Report back each line of the records that contains the string "right".

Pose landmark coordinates
====================

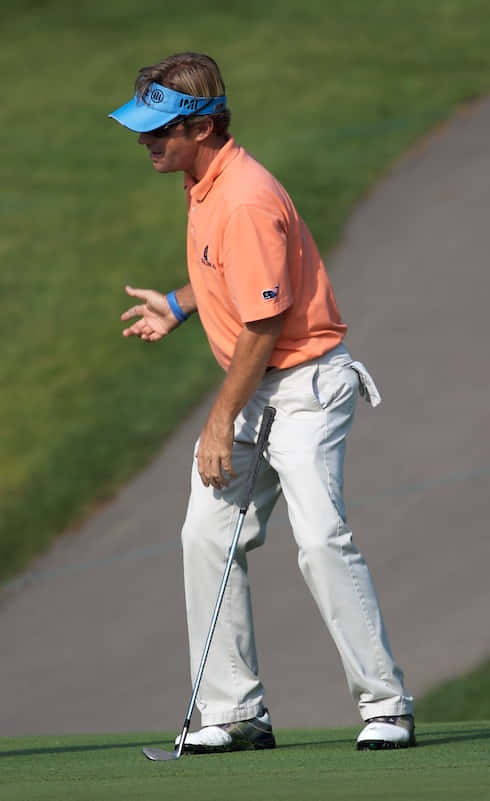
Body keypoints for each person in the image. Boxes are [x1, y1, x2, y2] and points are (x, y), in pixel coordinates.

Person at [109, 52, 415, 753]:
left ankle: (387, 703)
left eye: (159, 131)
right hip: (259, 386)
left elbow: (265, 323)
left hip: (304, 388)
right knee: (205, 537)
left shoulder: (243, 196)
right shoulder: (205, 182)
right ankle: (232, 711)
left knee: (320, 539)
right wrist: (181, 305)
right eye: (143, 130)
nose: (145, 142)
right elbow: (234, 277)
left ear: (204, 126)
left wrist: (219, 421)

====================

> _Reply_:
right hip: (259, 386)
right knee: (205, 537)
right shoulder: (205, 182)
right ankle: (232, 711)
right wrist: (181, 305)
right eye: (143, 130)
right elbow: (234, 277)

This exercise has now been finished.